Flood of the Century
Emergency Public Information Team (EPIT)
How did we keep the public informed?
It's not an exaggeration to say that it was a "BIG TEAM EFFORT"!
Our Emergency Public Information Team (EPIT), which was normally made up of 19 employees, grew to 299 employees at the peak of the flood emergency.
In any emergency, EPIT is responsible for informing the media and the public, handling public inquiries and making sure that media coverage is accurate.
Outside an emergency situation, EPIT members meet on a regular basis to plan and coordinate how the City will communicate in an emergency. The Team reports to its parent committee - the Emergency Preparedness and Coordination Committee.
City's Flood Hotline
If Winnipeggers had any questions about the flood; whether they needed sandbags or they wanted to volunteer, they called the City's Flood Hotline. And someone at the other end of the line had an answer. The Flood Hotline provided a critical link to the citizens of Winnipeg.
So, how do you get an Emergency Public Inquiry Call Centre, Flood Hotline, as the EPICC came to be known up and running in such a short period of time?
Members of EPIT worked to develop a call centre. In late 1996, EPIT had identified and provided an orientation to 120 potential call centre operators.
In February and March 1997, the Flood Hotline was established on the 6th Floor of the Administration Building at City Hall.
When the Flood Hotline was activated, operators were given binders of information (yes, good old fashioned paper). Key phone numbers and information were updated regularly on large sheets of paper posted on the walls. Computers for the operators would have been ideal, but were not possible. One computer supported the entire Flood Hotline. But you can't have a call centre without staff. The key to the success of the Flood Hotline was definitely the 253 employees who answered call after call.
Between April 16 and May 20, staff answered 125,686 calls. On their busiest day, April 30, they answered 12,560 calls in a 24-hour period. There were up to 60 operators answering calls at any one time. Had the situation worsened, the Call Centre was even ready to take over the entire 6th floor of the Administration Building! EPIT worked with the Human Resources Division to coordinate the redeployment of staff to the Call Centre. The staff who agreed to the challenge did an outstanding job! Imagine having to talk to hundreds of people daily, about something that is changing constantly. At most, staff would get a 15-minute briefing at the start of their shift - and off they went to the never-ending ring of the telephone!
Spring 1996: Improving Our Plan
The Team had swung into action in 1996 when the Red River peaked at 19.4' James Avenue datum. To keep the public informed, we provided the media with up-to-date information on City preparations. We felt we did a reasonably good job.
But what could we do to improve our response? What if Winnipeg was hit by a larger scale emergency?
We decided to rewrite our Emergency Public Information Plan to reflect improvements to our systems. Within that plan, we developed the Emergency Public Inquiry Call Centre. Little did we know what an important role the call centre would play.
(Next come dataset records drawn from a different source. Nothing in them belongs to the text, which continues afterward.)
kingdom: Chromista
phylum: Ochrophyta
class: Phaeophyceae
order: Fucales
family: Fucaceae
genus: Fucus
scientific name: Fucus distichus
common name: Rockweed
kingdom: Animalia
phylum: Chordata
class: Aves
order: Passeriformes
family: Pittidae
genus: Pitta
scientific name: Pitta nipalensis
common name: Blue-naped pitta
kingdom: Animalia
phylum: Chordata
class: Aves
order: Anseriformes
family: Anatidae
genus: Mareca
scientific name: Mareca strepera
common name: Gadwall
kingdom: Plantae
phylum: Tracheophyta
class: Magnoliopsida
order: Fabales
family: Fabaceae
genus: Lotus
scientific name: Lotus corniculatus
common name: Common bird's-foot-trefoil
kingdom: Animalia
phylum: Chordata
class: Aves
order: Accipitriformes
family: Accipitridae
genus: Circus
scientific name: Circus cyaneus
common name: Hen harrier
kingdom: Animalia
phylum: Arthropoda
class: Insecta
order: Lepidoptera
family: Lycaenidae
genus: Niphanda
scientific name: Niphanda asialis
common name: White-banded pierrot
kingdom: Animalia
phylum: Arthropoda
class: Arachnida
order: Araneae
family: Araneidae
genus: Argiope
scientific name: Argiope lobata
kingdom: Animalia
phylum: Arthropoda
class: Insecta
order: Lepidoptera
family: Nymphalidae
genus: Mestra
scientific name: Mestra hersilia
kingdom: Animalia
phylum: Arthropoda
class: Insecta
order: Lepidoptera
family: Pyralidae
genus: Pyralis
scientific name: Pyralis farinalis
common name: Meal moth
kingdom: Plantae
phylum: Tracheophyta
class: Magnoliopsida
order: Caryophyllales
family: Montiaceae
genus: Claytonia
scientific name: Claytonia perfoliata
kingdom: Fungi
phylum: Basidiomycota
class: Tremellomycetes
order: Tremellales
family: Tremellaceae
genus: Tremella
How do you provide information to 650,000 people on very short notice? By working WITH the media. And the Emergency Public Information Plan called for just that.
The Media Centre was first set up in the Emergency Program Office, but it soon outgrew its space and moved to the North Committee Room on the 2nd floor of the Council Building.
It was there that 39 staff members worked 7 days a week (and sometimes 24 hours a day):
- preparing news conferences
- writing news releases
- collecting information
- setting up and conducting interviews
- coordinating media tours
- accrediting media (to provide them with site passes)
- preparing advertisements
- correcting misinformation/rumours reported in the media
Media called from around the world - Australia, Germany, Great Britain, United States. Both CBC and CTV broadcast live across Canada during the height of the emergency. And the local media provided continuous coverage.
But EPIT went even one step further in emergency public information - they formed a partnership with Videon and Shaw Cable TV to set up "The Flood Channel", a strong commitment to the community. Searching for a more direct way to provide information to the public, EPIT's coordinator, Eric Turner, called both cable companies. Videon and Shaw responded by offering to broadcast flood information 24 hours a day on Cable Channel 11.
And the rest is history...
Most Winnipeggers tuned into Channel 11 for most up-to-date and accurate flood information.
Winnipeg's cable companies recorded the highest viewer ratings of all local TV stations during the last week of April - an accomplishment unheard of in the Canadian Cable TV industry!
Food & Wellness Committee
Another EPIT initiative was the Food and Wellness Committee. This seven-member team provided an invaluable service for all the staff in the area of public information.
Setting the Standard in Emergency Public Information
It was in the midst of the flood emergency that EPIT welcomed a special visitor - Jim Stanton, who taught the Emergency Public Information course for the Canadian Emergency Preparedness College.
Jim had high praise for the work being done, and wrote to the Team: "you folks really set the standard for how to do things in a crisis". High praise indeed for a job well done!